The car was a nightmare and after thousands of pounds of repairs the car was no better. It ended up Arnold Clark refunded the buyer. 

The car then turned up at expressway cars months later with mileage the same as it was when the guy bought it from Arnold Clark. 

It was also at full book price some £3500 more than it was sold for months before. 

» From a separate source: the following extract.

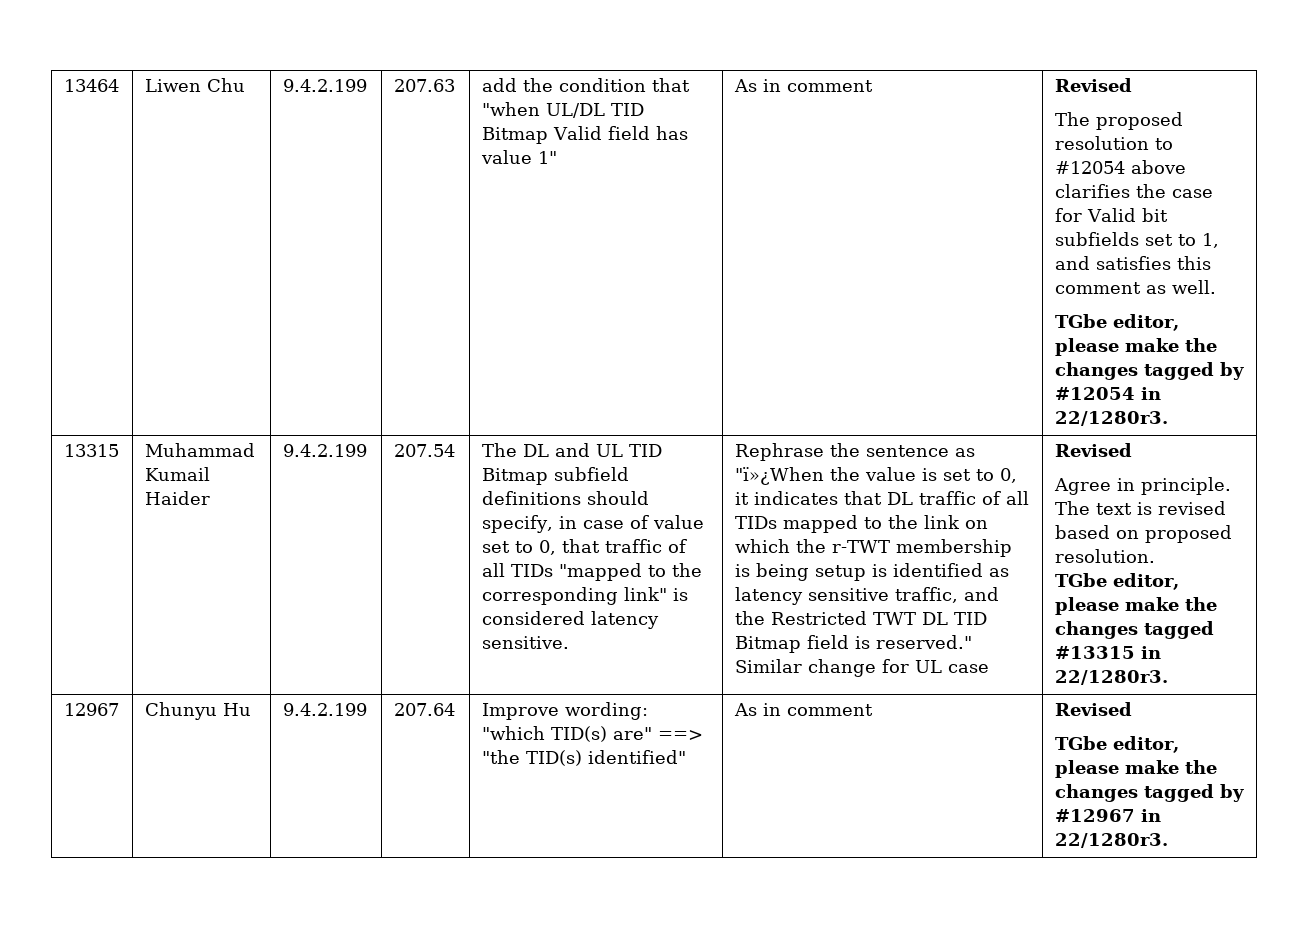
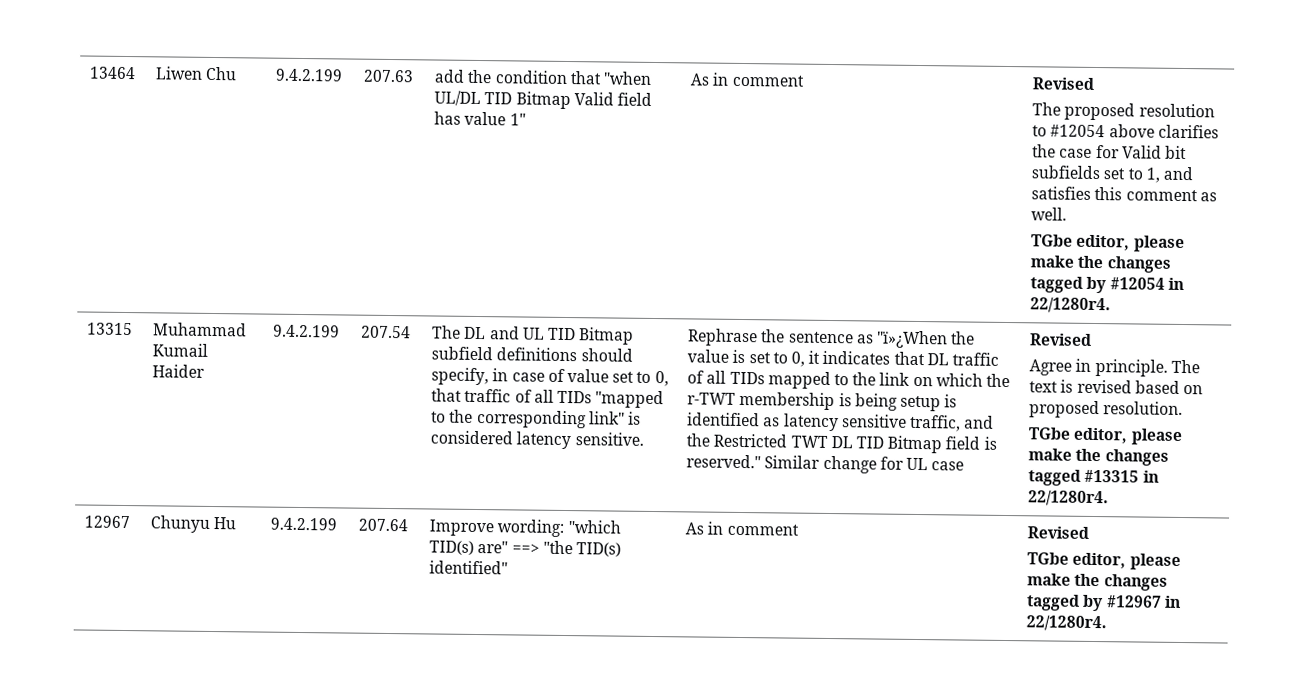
[1054,411,1168,426] 22/1280r3. -> [1030,297,1112,314] 22/1280r4.
[1054,670,1168,685] 22/1280r3. -> [1028,490,1110,507] 22/1280r4.
[1054,833,1168,848] 22/1280r3. -> [1026,615,1108,632] 22/1280r4.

Not sure how much expressway knew about the car and how they acquired it.


----------



## robtech (Jan 17, 2011)

lol never trust any car dealers ever.simple.


----------



## Glaschu (Sep 16, 2012)

Kerr said:


> A guy on the BMW site bought a BMW 335d coupe which turned out to be an absolute lemon.
> 
> It was absolutely riddled with serious running problems and accident damage.
> 
> ...


AC don't sell direct to the trade, so unless they retailed it again and the new buyer traded it in to Expressway, then it's come to them via an auction...


----------



## Bigstuff (Mar 2, 2012)

yip they'll have bought at auction.
Never had any dealings but expressway been around years which is a good thing.

Eyes open, proper inspection youve as good a chance of a good one as anywhere.

What kind of car is it?


----------



## patbhoy (Aug 29, 2007)

Ended up at AC  picked myself up a nice one owner Golf gt tdi and have to say got myself a good deal. 
Just need to wait for a nice day to get it polished and waxed up:detailer:


----------